I'm reading a new-to-me famous Japanese work by Toson Shimazaki entitled Before the Dawn. It tells (at great length) the story of the experience along one of the famous mountain pass roads that connect the western and eastern parts of Japan and provide access to Kyoto and Edo.
Regarded in Japan (where it first appeared in serial form in the 1930s) as the historical novel of the period it portrays, this monumental work tells the turbulent story of the fall of the Tokugawa shogunate, an event precipitated by the arrival of Commodore Perry's Black Ships, and the early years of the Meiji Restoration. The focus is on a mountain village lying across the highway between Tokyo and Kyoto, which was used by the Tokugawa regime as a posting station, and in particular on its headman Hanzo, closely modeled on the author's father, a rural intellectual who suffers the tragic consequences of being a man ahead of his time. Shimazaki shows that the Tokugawa shogunate, for all its repressiveness, had much to commend it; that the restoration, for all its successes, created a great deal of frustration and disillusion; and that, contrary to common belief, Japan's transition from feudalism to the modern age was not a leap but a slow and painful process. The author's supreme achievement is to dramatize wrenching social and political change at the level of individual response. This viable link between event and character, coupled with Toson's limpid, low-key style, is what makes his story so readable despite the massive historical research that infuses it.–Publishers Weekly
The edition I'm reading, from an unidentified translator, is fascinating, but not just for the story it tells. Instead, it's the insight into the Japanese language and its story-telling traditions that are really interesting.

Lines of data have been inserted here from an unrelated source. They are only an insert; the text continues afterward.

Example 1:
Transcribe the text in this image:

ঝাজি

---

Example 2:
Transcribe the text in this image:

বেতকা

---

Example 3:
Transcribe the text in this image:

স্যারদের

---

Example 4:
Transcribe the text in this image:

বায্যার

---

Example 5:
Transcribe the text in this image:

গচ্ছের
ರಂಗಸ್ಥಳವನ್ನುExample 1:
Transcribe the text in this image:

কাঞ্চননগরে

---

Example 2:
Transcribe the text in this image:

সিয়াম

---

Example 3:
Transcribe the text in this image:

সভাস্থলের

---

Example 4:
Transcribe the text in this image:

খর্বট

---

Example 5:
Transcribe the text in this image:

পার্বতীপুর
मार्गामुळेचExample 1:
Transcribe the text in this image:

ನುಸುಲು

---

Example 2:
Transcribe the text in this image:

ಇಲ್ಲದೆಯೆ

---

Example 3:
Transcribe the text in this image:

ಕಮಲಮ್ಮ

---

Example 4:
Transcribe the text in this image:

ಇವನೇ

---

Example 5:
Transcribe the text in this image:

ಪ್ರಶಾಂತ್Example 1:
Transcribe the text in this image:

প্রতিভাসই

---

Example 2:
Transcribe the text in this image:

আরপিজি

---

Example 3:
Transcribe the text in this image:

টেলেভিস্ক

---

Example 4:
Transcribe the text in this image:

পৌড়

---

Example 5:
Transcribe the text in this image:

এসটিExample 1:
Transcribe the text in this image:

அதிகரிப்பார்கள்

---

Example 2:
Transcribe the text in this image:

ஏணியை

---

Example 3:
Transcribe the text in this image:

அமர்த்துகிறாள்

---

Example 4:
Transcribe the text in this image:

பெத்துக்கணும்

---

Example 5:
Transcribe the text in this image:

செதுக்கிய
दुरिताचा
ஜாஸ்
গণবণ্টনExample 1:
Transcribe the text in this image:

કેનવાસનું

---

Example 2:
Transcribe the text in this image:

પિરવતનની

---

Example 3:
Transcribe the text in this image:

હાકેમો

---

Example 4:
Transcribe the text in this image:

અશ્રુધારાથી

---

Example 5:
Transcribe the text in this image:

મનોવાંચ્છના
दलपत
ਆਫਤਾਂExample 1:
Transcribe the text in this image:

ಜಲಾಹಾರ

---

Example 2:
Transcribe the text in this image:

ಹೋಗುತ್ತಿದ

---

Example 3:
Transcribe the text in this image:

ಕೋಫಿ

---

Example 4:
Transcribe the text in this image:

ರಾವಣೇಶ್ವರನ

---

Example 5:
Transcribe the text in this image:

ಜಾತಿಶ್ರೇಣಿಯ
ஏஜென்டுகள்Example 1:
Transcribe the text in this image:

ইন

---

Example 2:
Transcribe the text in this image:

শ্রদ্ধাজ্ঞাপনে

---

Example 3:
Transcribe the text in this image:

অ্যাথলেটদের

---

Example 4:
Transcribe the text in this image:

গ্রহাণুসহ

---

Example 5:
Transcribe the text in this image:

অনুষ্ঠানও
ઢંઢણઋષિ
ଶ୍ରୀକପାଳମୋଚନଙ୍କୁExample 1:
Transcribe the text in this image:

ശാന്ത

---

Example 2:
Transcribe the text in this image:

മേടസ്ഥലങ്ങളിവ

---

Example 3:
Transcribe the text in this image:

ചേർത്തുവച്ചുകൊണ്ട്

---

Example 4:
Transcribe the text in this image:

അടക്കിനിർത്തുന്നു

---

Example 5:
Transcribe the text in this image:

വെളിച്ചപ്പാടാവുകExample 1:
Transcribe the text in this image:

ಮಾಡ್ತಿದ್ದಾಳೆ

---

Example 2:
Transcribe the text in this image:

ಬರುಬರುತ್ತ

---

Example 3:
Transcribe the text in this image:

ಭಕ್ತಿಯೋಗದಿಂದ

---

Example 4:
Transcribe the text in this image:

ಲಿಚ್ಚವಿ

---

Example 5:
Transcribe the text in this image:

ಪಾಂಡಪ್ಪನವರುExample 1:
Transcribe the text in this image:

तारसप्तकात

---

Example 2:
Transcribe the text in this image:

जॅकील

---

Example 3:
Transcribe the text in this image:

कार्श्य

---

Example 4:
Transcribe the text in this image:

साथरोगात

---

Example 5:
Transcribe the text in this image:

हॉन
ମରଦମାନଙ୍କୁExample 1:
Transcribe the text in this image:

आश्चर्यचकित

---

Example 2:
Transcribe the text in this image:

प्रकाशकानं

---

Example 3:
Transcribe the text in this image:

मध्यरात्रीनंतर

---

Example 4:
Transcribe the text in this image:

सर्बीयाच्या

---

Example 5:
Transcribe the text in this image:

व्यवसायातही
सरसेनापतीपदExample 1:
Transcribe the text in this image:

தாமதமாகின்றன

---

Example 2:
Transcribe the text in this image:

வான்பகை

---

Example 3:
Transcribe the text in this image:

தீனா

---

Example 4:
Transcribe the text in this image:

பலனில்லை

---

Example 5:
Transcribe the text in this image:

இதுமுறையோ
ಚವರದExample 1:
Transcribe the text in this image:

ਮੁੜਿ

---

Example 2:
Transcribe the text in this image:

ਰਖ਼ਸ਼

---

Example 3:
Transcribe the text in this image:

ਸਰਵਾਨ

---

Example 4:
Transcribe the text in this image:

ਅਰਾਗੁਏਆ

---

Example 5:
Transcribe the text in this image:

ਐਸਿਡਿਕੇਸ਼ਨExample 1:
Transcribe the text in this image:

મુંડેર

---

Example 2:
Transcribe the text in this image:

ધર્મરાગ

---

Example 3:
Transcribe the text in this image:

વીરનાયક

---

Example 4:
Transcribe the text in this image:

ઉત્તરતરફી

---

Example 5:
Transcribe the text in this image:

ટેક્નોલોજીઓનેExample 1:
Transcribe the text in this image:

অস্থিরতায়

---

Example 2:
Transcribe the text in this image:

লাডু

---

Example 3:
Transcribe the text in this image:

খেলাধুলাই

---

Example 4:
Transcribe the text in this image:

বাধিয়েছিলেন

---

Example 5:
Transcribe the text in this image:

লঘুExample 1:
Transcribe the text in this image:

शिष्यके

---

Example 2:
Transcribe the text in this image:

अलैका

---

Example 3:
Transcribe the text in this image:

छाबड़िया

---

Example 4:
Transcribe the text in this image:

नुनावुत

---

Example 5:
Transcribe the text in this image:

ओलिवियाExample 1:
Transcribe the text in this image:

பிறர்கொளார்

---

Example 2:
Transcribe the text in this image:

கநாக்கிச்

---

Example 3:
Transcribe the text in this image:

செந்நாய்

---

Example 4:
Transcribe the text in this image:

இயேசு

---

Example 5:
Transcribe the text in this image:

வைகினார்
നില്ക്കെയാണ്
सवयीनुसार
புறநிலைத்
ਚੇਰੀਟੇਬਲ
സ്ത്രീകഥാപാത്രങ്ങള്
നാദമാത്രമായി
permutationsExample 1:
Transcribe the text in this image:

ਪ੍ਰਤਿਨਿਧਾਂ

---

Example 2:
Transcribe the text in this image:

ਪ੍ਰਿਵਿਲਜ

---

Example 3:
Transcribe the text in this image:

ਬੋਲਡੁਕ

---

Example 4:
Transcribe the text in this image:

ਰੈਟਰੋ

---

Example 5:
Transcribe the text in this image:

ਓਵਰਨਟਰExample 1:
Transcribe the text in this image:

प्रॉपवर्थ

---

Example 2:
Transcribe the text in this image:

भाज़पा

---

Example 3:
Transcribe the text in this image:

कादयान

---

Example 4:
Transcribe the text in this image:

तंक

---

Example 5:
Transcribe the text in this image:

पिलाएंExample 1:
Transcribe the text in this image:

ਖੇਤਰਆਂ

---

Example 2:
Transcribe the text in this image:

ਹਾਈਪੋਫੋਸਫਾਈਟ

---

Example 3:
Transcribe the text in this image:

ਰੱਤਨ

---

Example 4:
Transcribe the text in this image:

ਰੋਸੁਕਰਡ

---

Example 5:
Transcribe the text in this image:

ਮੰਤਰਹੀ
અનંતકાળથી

You see, my edition is a fairly… primitive… translation. There are occasional typos, but that's not what I'm referring to. What I like are the raw renderings of the metaphors common to every language, and the imperfectly mitigated grammatical rules and conventions that are also apparent.
For example, when telling a story, it may begin in the past tense but there is a rapid transition to present tense for the story itself, so that it can be presented as playing out before your eyes. In other cases, there are confusions of gender (male adults who become girls as youths) which I assume reflect something real and conventional in the original language.
As an example of raw (unrendered for translation) metaphors, one lord sends help to a traveler in the form of “two men and two legs”. In context, I would suspect the “two legs” might refer to a palanquin (though wouldn't that need two men and thus four legs?). As another instance, people put their food down on a “ferry” and then eat. In context, the “ferry” is probably a flat platter of some kind.
And sometimes you can't quite tell what to do with a puzzling rendering.
Contrary to the expectations of the people who greeted them, Songun did not look so tired from his journey. He didn't look like a man who had sent six years of his life on a long journey and then went to Kyoto Honzan.
I'm sure that “sent” is a typo for “spent”, but look at what a wonderful phrase results: “a man who had sent six years of his life on a long journey.” Think of those six years sailing off and then returning to him to relate what they had done.
Gave me shivers when I read it, instead of my usual irritation at imperfect translations and copyediting.